Reconfiguração Prisional e a Nova Destinação de Abdelmassih

A saída de Roger Abdelmassih da unidade prisional de Tremembé, no interior de São Paulo, marca uma mudança significativa no cenário carcerário do estado. Conhecida como o "Presídio dos Famosos" desde 2002, Tremembé era o destino de condenados por crimes de grande impacto social ou brutalidade, que frequentemente enfrentavam rejeição e riscos em outras unidades. A decisão do governo de São Paulo de transformar Tremembé em uma penitenciária comum resultou na transferência de diversos detentos de perfil similar desde novembro do ano passado.

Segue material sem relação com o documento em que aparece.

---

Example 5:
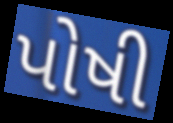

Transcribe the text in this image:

પોષી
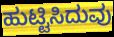
ಹುಟ್ಟಿಸಿದುವು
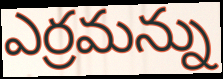
ఎర్రమన్ను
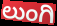
ಲುಂಗಿ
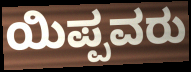
ಯಿಪ್ಪವರು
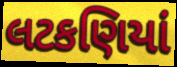
લટકણિયાં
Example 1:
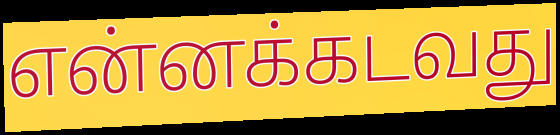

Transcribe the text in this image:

என்னக்கடவது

Abdelmassih, agora, cumpre sua pena na Penitenciária 2 de Potim, localizada na mesma região do Vale do Paraíba. Diferente de Tremembé, Potim é um presídio considerado comum, com capacidade para 844 detentos e que atualmente abriga cerca de 321, segundo dados da Secretaria de Administração Penitenciária (SAP). A comunicação oficial da transferência foi realizada pela SAP à Justiça no dia 2 de fevereiro, conforme informações do Tribunal de Justiça de São Paulo. A rotina dos ex-detentos de Tremembé, incluindo alguns já transferidos, foi recentemente retratada em uma série televisiva, evidenciando o interesse público sobre essas unidades.

Saúde Fragilizada e o Novo Pedido de Prisão Domiciliar

A transferência de Abdelmassih ocorre em meio a uma intensa batalha jurídica por sua liberdade condicional. A defesa do ex-médico, liderada por sua advogada e esposa, Larissa Maria Sacco Abdelmassih, protocolou um pedido de prisão domiciliar humanitária no Tribunal de Justiça no final do ano passado. O principal argumento reside na idade avançada do condenado, que tem 82 anos, e em seu precário estado de saúde, que, segundo a defesa, o colocaria em risco iminente de morte na prisão.

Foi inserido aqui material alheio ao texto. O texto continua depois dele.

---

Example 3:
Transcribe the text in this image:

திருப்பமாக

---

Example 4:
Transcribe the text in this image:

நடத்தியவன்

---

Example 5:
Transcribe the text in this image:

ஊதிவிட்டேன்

Entre as condições médicas graves alegadas pela defesa, destacam-se cardiopatia isquêmica grave, hipertensão, insuficiência cardíaca, que aumentariam o risco de morte súbita, além de um tratamento em andamento para câncer de próstata. Diante da complexidade do caso e da necessidade de comprovação das alegações, a juíza Sueli Zeraik de Oliveira Armani, responsável pelo processo, solicitou na última quarta-feira (21) a realização de uma nova perícia médica. O objetivo é obter um laudo atualizado que detalhe o real estado de saúde do detento, a fim de subsidiar a decisão sobre o pedido de prisão domiciliar. A data para a realização deste exame ainda não foi definida.

Histórico de Condenações e Revogações de Benefícios

Roger Abdelmassih foi inicialmente condenado a 278 anos de prisão pelos crimes de estupro e atentado violento ao pudor contra mais de 70 mulheres. Posteriormente, a pena foi ajustada para 181 anos. O ex-médico está recluso desde 2014, quando foi capturado no Paraguai após permanecer três anos foragido da Justiça brasileira.

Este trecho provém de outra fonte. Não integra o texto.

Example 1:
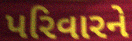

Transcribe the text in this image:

પરિવારને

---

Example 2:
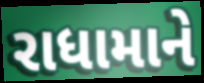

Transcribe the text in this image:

રાધામાને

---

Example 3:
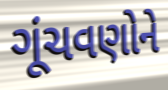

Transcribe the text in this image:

ગૂંચવણોને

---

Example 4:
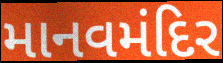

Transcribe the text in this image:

માનવમંદિર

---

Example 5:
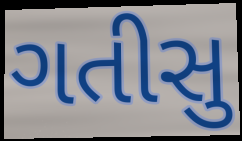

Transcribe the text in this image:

ગતીસુ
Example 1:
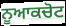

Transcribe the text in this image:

ਨੂਆਕਚੋਟ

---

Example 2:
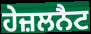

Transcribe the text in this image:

ਹੇਜ਼ਲਨੈਟ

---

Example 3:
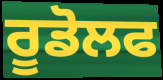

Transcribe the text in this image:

ਰੂਡੋਲਫ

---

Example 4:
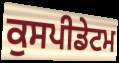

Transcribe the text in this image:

ਕੁਸਪੀਡੇਟਮ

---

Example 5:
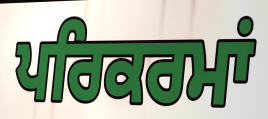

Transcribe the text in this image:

ਪਰਿਕਰਮਾਂ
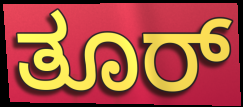
ತೂರ್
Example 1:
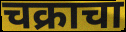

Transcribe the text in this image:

चक्राचा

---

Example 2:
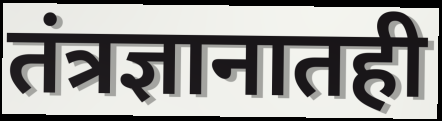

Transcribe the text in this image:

तंत्रज्ञानातही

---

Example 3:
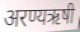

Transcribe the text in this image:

अरण्यऋषी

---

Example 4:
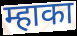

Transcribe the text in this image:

म्हाका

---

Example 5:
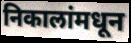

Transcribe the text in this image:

निकालांमधून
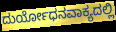
ದುರ್ಯೋಧನವಾಕ್ಯದಲ್ಲಿ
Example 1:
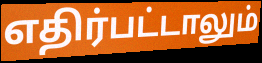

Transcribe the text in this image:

எதிர்பட்டாலும்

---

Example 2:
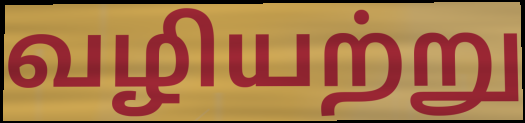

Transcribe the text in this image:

வழியற்று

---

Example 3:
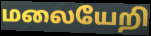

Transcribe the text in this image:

மலையேறி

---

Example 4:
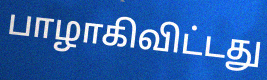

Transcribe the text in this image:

பாழாகிவிட்டது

A busca por prisão domiciliar não é uma novidade em seu histórico judicial. Em 2017, o Supremo Tribunal Federal (STF) chegou a conceder o benefício, mas esta decisão foi revogada em 2019, após suspeitas de inconsistências nas declarações sobre sua saúde. Em maio de 2021, a Justiça novamente autorizou a prisão domiciliar, condicionada ao uso de tornozeleira eletrônica. No entanto, menos de dois meses depois, em julho do mesmo ano, o Tribunal de Justiça de São Paulo revogou esta concessão. Mais recentemente, em 2023, a defesa de Abdelmassih já havia submetido outro pedido de prisão domiciliar, que foi negado com base no argumento de que ele recebia todos os cuidados médicos necessários dentro da penitenciária. O atual pedido, portanto, surge como mais uma etapa em um longo e contencioso percurso judicial.

Com a transferência para o presídio de Potim já concretizada, a situação de Roger Abdelmassih permanece sob escrutínio da Justiça, que aguarda a avaliação pericial para determinar se as condições de saúde do ex-médico justificam a concessão de prisão domiciliar, um benefício legalmente previsto em casos humanitários.